Ketika Buaya Menyerang, Siapa yang Sebenarnya Mengganggu?

  • Whatsapp

Oleh: Advokat sekaligus Wakil Ketua PW Muhammadiyah Sumbar, Ki Jal Atri Tanjung

Akhir-akhir ini, berita tentang buaya menyerang manusia semakin sering terdengar khususnya di Kabupaten Pasaman Barat. Reaksi spontan kita tentu saja menyalahkan sang predator: “Buaya itu ganas, buaya itu membahayakan!” Tapi mari kita berhenti sejenak dan bertanya—benarkah buaya yang mengganggu manusia, atau justru manusialah yang lebih dahulu mengusik kenyamanan buaya?

Buaya bukan binatang peliharaan. Ia hidup sesuai kodratnya: di sungai, di rawa, atau di muara. Ia tidak punya keinginan menjadi bagian dari kehidupan manusia. Namun, ketika habitatnya rusak karena pencemaran limbah industri, pupuk kimia, perkebunan sawit, dan tambang yang tak terkendali, buaya kehilangan tempatnya. Maka, ia pun menyusuri tepian-tepian baru, mencari tempat hidup yang layak—meski harus melintasi wilayah manusia.

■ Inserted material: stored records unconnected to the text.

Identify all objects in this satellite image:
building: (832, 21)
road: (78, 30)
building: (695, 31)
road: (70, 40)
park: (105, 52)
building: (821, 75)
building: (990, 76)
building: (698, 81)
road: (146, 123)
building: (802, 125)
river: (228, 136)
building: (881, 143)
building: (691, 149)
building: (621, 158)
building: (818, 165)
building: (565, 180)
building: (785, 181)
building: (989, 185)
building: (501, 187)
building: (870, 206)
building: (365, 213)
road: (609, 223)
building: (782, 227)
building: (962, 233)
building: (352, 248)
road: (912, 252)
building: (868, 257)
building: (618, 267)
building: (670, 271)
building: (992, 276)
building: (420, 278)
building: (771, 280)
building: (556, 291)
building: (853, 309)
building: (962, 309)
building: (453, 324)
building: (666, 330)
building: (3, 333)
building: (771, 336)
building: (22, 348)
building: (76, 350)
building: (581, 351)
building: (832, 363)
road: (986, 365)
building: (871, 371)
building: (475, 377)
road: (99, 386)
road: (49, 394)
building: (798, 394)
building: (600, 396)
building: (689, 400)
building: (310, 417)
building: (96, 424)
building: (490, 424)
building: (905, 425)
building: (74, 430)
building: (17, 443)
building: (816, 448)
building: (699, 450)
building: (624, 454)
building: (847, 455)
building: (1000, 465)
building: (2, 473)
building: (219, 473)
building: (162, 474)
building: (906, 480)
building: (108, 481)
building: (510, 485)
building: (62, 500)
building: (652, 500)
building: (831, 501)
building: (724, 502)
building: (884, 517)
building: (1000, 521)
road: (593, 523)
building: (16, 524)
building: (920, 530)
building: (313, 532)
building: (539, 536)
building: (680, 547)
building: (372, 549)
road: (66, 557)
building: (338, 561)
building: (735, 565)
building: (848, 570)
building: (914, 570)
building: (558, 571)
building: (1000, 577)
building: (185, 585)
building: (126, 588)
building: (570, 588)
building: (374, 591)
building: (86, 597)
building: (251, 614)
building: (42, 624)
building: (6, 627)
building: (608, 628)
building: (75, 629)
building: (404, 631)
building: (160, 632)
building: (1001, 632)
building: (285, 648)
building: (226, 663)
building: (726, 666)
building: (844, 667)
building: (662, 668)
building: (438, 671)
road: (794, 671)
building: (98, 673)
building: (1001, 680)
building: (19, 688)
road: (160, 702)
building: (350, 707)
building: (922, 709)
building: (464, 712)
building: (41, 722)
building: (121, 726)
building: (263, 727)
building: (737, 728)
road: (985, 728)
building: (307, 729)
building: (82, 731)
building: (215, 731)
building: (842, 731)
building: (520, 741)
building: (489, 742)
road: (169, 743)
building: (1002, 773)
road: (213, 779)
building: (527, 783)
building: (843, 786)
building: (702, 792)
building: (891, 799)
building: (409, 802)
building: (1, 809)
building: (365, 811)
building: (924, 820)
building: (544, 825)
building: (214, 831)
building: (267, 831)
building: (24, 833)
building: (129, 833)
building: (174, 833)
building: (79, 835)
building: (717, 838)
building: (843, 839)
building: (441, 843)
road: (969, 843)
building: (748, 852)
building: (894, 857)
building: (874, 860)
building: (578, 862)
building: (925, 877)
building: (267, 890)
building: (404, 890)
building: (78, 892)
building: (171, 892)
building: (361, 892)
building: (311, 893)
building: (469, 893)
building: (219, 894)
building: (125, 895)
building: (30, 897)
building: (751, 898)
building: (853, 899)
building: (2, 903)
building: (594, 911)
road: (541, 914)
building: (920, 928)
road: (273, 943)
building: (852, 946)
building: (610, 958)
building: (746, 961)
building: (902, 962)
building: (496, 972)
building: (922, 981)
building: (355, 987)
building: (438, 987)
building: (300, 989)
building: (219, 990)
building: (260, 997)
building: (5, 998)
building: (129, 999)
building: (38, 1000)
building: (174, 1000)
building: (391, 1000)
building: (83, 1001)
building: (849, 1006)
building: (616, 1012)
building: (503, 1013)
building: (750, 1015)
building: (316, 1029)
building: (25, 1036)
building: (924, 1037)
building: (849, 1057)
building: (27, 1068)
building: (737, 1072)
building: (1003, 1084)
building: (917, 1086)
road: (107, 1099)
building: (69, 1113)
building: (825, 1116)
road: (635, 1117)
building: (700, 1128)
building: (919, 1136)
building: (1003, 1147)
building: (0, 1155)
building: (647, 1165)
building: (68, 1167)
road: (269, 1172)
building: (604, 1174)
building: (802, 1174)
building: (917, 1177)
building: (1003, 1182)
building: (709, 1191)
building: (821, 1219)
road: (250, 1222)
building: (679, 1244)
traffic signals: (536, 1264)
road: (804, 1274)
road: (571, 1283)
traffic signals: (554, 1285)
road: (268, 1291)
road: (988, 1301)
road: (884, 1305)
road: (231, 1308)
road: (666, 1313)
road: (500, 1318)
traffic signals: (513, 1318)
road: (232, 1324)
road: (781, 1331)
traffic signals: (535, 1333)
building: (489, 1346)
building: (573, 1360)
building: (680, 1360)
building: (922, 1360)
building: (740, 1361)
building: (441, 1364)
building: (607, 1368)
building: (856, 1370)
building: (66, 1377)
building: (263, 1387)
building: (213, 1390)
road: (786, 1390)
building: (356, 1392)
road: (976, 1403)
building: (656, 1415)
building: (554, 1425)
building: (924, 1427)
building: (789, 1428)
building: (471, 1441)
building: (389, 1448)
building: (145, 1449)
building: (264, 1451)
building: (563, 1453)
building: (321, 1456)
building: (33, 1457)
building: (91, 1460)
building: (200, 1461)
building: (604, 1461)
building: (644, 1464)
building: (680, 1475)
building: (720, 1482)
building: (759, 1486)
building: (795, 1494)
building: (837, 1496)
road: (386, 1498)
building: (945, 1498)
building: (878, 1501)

Inilah ironi terbesar dari pembangunan yang abai terhadap ekosistem. Kita bangga membangun kebun sawit seluas-luasnya demi keuntungan ekonomi, tapi menutup mata terhadap dampaknya bagi lingkungan. Kita membabat hutan, mengeringkan rawa, membuang limbah ke sungai, lalu terkejut ketika buaya keluar dari persembunyiannya.

Masalah ini tidak bisa diselesaikan hanya dengan memindahkan buaya atau memasang pagar di pinggir sungai. Solusinya harus menyentuh akar persoalan: bagaimana menjaga kelestarian lingkungan hidup, bagaimana menata pembangunan agar selaras dengan hukum alam. Kita perlu mengakui bahwa setiap spesies punya hak hidup, dan bahwa ketidakseimbangan ekologis pada akhirnya akan berbalik menyerang manusia sendiri.

Serangan buaya bukan sekadar tragedi. Ia adalah peringatan alam. Jika kita terus mengeksploitasi tanpa kendali, jangan heran jika makhluk-makhluk yang terusir itu suatu hari akan mengetuk pintu kita—bukan sebagai tamu, tapi sebagai tanda protes dari alam yang terluka.